Обобщая свой опыт сценического творчества, Станиславский писал: «Я понял, что творчество – это прежде всего полная сосредоточенность всей духовной и физической природы. Оно охватывает не только зрение и слух и все пять чувств человека, оно захватывает помимо того и тело, и душу, и разум, и чувство, волю и память, воображение» («Моя жизнь в искусстве»).
Только в моменты или периоды такой величайшей сосредоточенности, собранности и подъема можно создать что-то действительно значительное. Они-то обычно и переживаются как моменты вдохновения. Такие периоды наступают по большей части после более или менее продолжительной подготовительной работы и более или менее длительного периода, в течение которого брошенные когда-то семена исподволь зреют; сами же они неизбежно непродолжительны. Они приносят озаренное пламенем особенно интенсивного переживания завершение и осуществление тому, что раньше сплошь и рядом более или менее долго подготовлялось и зрело.
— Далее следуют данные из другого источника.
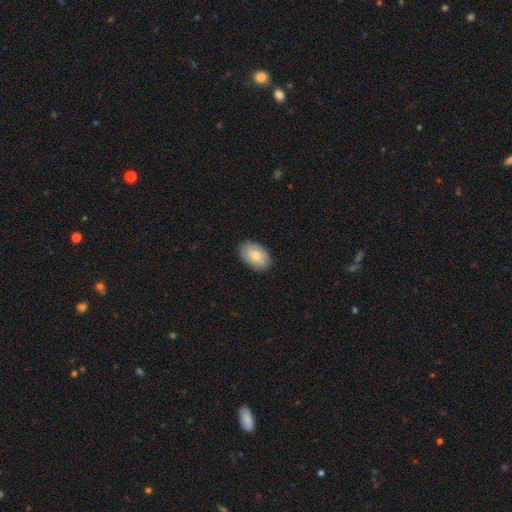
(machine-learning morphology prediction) smooth-or-featured: smooth: 74% | featured or disk: 20% | star or artifact: 6%
  how-rounded: in between: 89% | round: 10% | cigar-shaped: 1%
  merging: none: 84% | minor disturbance: 13% | major disturbance: 2% | merger: 1%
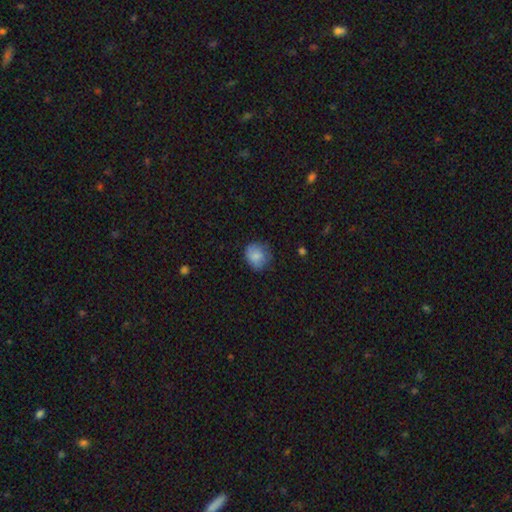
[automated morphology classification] smooth 81%, featured or disk 11%, star or artifact 8%. Down the decision tree: how rounded — round (78%); merging — none (70%).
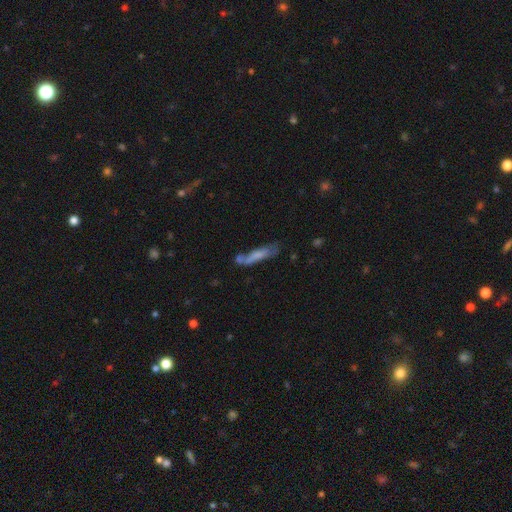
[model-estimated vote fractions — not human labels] This is possibly a smooth galaxy (59%). How rounded: clearly cigar-shaped (81%). Merging: marginally none (44%).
В тех случаях, когда автору его композиционный замысел удается, художественное произведение оказывается таким завершенным и совершенным целым – как бы самостоятельным миром, в котором каждое действующее лицо определяется из своих взаимоотношений с другими действующими лицами того же художественного произведения, внутри него, независимо от каких-либо квалификаций, которые делались бы автором от себя со стороны, извне по отношению к художественному произведению.
Если при этом внутренняя логика характера раскрывается уже в исходных ситуациях, дальнейшее развитие действия может приобрести такую внутреннюю необходимость, что самим художником его творение будет восприниматься как нечто от него независимое. Именно так нередко воспринимают свои творения крупнейшие художники. В ответ на сделанный ему как-то упрек, что он слишком жестоко поступил с Анной Карениной, заставив ее покончить жизнь под поездом, Л. Н. Толстой сказал: «Это мнение напоминает мне случай, бывший с Пушкиным. Однажды он сказал кому-то из своих приятелей: “Представь, какую штуку сыграла со мной Татьяна. Она – замуж вышла! Этого я никак не ожидал от нее”. То же самое и я могу сказать про Анну Каренину. Вообще герои и героини мои делают иногда такие штуки, каких я не желал бы. Они делают то, что должны делать в действительной жизни и как бывает в действительной жизни, а не то, что мне хочется»[197]
.Можно привести еще целый ряд аналогичных высказываний.
Тургенев говорит о героях своего романа «Отцы и дети»: «Я все эти лица рисовал, как бы я рисовал грибы, листья, деревья: намозолили мне они глаза, и я принялся чертить».
Диккенс говорил: «Я не сочиняю содержание книги, но вижу его и записываю».
Теккерей как-то сказал: «Я был крайне удивлен замечаниями, которые делались некоторыми из моих героев. Казалось, какая-то невидимая сила двигала моим пером. Действующее лицо говорит что-нибудь или делает, а я задаю себе вопрос: “Как он, черт возьми, додумался до этого?..”»
На сделанный ему упрек в том, что высказывания его героев малопоэтичны, Бомарше ответил: «Я в этом не виноват и должен сознаться, что, сочиняя, я веду с моими героями непрерывно самый оживленный разговор. Я, например, кричу: “Берегись, Фигаро, граф все знает. – Ах, графиня, это неосторожно с вашей стороны. – Живо, живо, спасайся, маленький паж”. А затем я лишь записываю то, что они мне отвечают».
Аналогичные факты встречаются и в других областях художественного творчества. Так, Гуно говорил о себе: «Я слышу пение моих героев с такою же ясностью, как я вижу окружающие меня предметы, и эта ясность повергает меня в род блаженства…»
Так действующие лица художественного произведения в силу внутренней необходимости, с которой развивается действие и раскрывается их характер, живут своей собственной жизнью, которая и самим художником воспринимается как независимая от него. С таким восприятием объективности, подлинности созданного художником мира естественно сочетается реальность и интенсивность чувств художника по отношению к действующим лицам, живущим в его творениях. Имеется немало свидетельств того, как ярки иногда бывают эти чувства.